## Pekerjaan yang Diperlukan
Ubah paragraf dalam berita tentang Bank BTPN yang diawali "Direktur Utama Bank BTPN Ongki" menjadi daftar poin singkat yang tetap memuat fakta utamanya.

JAKARTA - PT Bank BTPN Tbk mencatat hingga akhir Desember 2019, jumlah pengguna terdaftar di aplikasi Jenius mencapai lebih dari 2,4 juta pengguna. Tak hanya itu, kredit juga tumbuh 108 persen atau sebesar Rp141,8 triliun sepanjang 2019.
Direktur Utama Bank BTPN Ongki Wanadjati Dana mengatakan, jumlah 2,4 juta pengguna Jenius tersebut tumbuh 97,8 persen dari tahun sebelumnya. Sehingga BTPN akan terus mengembangkan Jenius sebagai platform guna melayani segmen nasabah yang lebih luas sekaligus memenuhi kebutuhan para pelaku ekonomi digital.
"Sebagai pionir di bank digital, Jenius akan terus berinovasi dalam menghadirkan fitur-fitur baru yang unik dan relevan dengan kebutuhan nasabah. Kami percaya platform ini akan memainkan peran penting dalam pengembangan bisnis ritel Bank BTPN di masa depan," katanya, di Jakarta, Selasa, 24 Maret.

## Data Tercatat
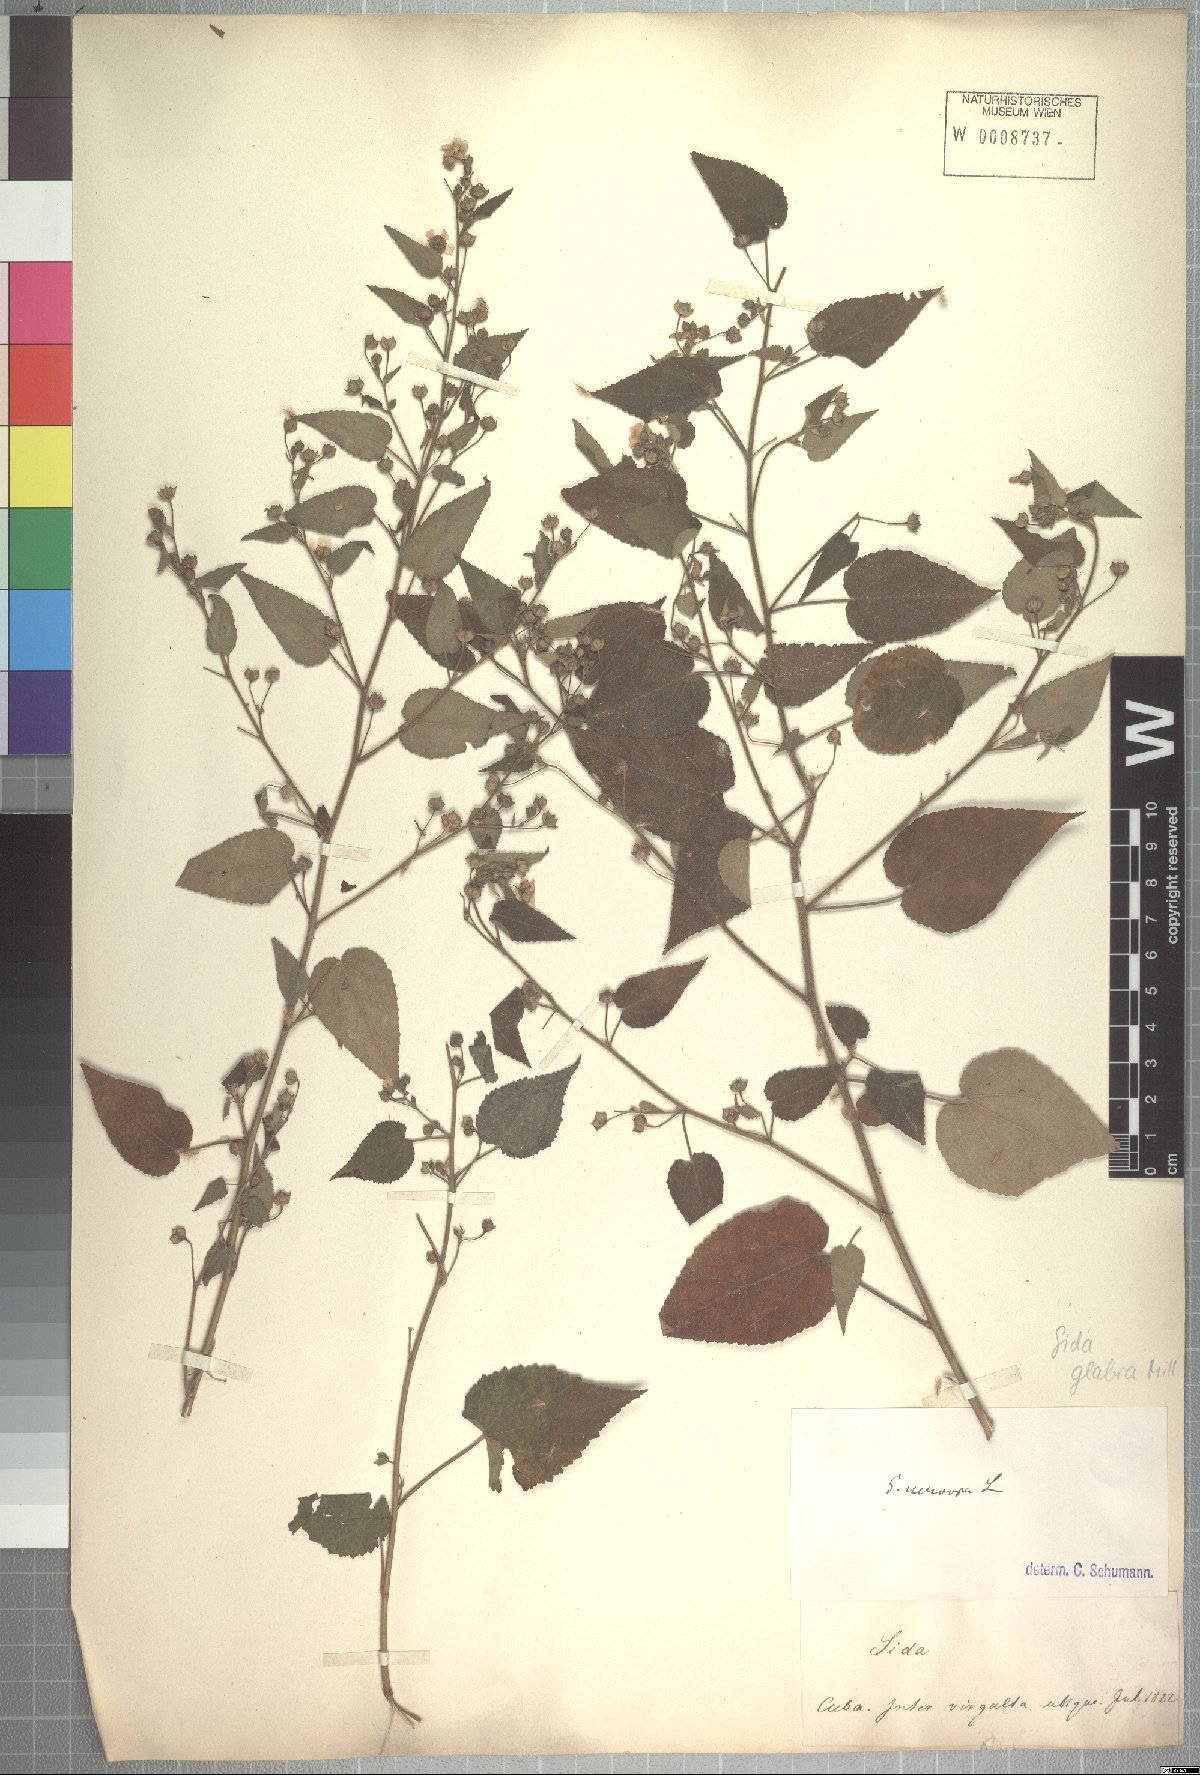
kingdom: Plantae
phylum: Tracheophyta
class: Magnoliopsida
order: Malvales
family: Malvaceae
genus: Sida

==

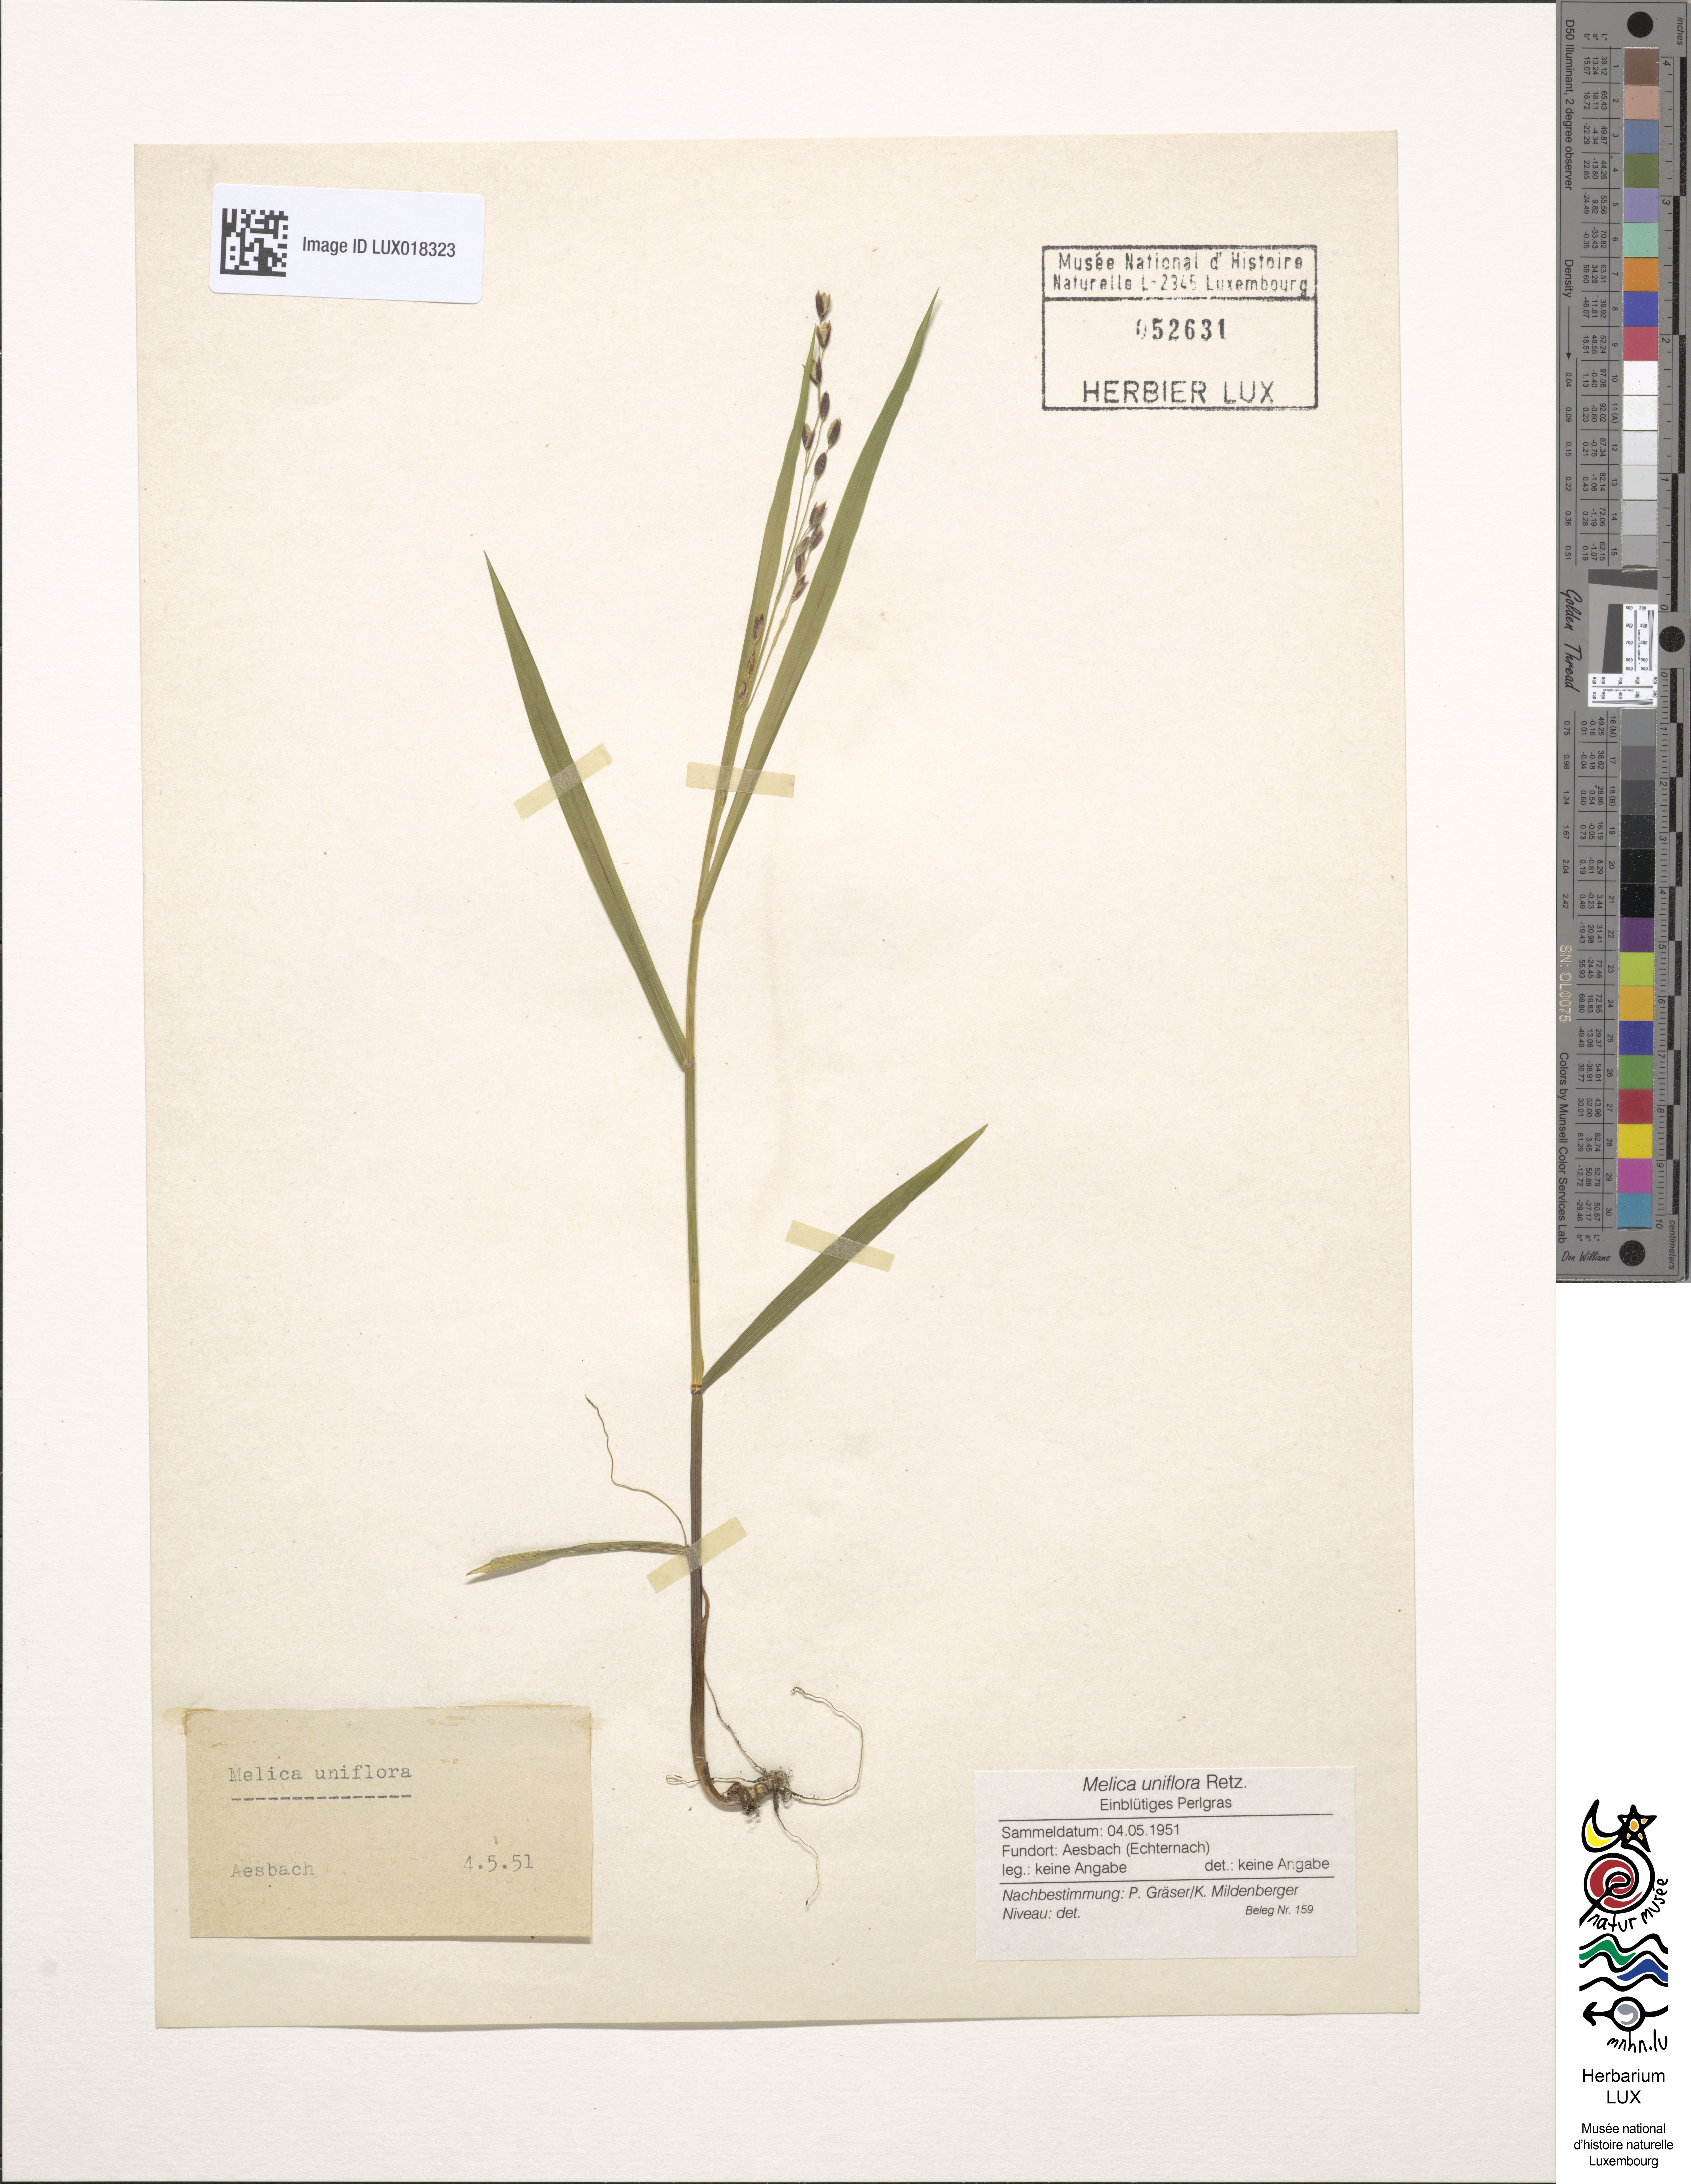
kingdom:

## Jawaban Tugas
- Ongki Wanadjati Dana adalah Direktur Utama Bank BTPN.
- Jumlah pengguna Jenius sebesar 2,4 juta tumbuh 97,8 persen dari tahun sebelumnya.
- Karena itu, BTPN akan terus mengembangkan Jenius sebagai platform untuk melayani segmen nasabah yang lebih luas.
- Pengembangan itu juga bertujuan memenuhi kebutuhan para pelaku ekonomi digital.